Count the lines in the rows below that contain the string "hide", with uppercase and lowercase treated as different. Reply with the number alone.

[start RECORDS FOR THIS EXERCISE]

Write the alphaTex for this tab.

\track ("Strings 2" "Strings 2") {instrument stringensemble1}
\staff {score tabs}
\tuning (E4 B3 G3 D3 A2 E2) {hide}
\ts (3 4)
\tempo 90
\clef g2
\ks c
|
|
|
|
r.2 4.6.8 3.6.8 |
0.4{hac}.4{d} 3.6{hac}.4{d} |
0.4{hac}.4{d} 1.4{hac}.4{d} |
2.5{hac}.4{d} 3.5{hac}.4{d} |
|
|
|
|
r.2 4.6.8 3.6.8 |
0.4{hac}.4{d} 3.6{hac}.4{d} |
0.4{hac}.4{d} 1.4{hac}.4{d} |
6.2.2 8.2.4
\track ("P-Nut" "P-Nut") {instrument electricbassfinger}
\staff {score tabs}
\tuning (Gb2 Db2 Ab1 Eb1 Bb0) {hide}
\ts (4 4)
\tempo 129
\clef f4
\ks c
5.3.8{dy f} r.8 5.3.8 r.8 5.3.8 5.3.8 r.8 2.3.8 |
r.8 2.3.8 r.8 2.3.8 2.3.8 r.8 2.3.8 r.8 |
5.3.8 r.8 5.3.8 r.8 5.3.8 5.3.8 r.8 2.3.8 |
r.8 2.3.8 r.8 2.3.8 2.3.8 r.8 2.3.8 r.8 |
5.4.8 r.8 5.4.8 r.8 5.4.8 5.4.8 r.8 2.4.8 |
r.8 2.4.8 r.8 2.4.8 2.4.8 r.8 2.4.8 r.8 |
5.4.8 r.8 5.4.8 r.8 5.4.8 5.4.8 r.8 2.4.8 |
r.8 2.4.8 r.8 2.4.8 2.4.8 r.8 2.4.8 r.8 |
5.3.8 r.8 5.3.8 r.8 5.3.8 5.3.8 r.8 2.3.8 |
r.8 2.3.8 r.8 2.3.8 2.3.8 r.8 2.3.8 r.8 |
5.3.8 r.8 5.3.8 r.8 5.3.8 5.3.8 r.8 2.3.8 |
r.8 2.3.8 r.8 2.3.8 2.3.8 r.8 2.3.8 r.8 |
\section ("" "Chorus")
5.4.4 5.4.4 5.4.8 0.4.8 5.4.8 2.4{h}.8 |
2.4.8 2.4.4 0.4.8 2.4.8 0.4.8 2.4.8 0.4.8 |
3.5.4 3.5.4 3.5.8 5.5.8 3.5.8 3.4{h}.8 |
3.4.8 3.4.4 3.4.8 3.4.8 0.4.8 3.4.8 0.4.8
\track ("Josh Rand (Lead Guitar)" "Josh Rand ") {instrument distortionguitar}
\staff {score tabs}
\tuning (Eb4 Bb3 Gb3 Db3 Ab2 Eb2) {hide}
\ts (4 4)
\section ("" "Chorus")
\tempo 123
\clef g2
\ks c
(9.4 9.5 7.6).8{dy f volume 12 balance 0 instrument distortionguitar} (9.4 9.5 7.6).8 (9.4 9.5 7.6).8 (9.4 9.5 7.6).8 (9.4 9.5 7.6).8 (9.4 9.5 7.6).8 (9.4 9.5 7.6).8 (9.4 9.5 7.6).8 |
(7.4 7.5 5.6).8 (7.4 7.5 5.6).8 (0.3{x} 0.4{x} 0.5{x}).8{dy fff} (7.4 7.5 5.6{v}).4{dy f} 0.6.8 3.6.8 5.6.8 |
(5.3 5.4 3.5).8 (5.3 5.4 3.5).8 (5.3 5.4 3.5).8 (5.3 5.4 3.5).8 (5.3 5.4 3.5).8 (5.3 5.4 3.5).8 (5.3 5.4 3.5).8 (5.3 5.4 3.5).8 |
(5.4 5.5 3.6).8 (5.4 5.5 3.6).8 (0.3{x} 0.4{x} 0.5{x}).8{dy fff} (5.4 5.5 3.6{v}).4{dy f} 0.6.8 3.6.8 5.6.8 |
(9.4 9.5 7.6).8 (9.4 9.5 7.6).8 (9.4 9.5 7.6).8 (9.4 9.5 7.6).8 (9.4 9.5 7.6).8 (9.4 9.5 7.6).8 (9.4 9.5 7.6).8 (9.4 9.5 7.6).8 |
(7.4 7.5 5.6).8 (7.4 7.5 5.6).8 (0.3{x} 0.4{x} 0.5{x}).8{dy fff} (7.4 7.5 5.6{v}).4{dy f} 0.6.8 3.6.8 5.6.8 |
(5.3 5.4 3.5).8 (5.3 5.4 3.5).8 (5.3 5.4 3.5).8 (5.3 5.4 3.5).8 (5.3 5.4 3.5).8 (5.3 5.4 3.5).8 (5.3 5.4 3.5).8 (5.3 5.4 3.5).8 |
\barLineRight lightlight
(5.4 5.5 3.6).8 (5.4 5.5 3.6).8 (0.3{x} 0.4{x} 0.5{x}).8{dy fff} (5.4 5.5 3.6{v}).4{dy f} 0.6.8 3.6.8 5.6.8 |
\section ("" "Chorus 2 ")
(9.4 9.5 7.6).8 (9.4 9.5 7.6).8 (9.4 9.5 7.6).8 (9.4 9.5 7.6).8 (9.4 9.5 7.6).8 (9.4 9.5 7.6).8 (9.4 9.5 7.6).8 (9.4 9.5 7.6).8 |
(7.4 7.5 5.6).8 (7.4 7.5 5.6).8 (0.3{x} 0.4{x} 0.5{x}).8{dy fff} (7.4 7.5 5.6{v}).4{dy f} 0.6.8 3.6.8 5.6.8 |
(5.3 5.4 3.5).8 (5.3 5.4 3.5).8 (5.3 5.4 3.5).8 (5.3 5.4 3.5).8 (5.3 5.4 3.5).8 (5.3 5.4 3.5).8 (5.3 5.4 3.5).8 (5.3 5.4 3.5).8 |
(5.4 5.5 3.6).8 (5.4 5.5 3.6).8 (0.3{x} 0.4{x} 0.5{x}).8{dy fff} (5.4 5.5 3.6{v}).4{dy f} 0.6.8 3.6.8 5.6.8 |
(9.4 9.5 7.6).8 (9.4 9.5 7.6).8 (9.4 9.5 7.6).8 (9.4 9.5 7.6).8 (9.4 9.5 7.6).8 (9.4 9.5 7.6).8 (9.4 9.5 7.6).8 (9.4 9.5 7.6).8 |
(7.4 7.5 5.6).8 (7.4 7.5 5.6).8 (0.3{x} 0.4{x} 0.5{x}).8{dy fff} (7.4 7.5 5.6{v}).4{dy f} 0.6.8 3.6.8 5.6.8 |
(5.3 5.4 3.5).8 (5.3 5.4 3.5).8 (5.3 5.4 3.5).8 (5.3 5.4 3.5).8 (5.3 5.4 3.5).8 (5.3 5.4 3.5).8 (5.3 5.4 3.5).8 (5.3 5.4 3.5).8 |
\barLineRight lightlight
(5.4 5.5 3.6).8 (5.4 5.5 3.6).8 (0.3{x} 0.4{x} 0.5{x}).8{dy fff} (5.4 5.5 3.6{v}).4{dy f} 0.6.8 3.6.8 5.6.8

[end RECORDS FOR THIS EXERCISE]

> **CORRECT ANSWER**: 3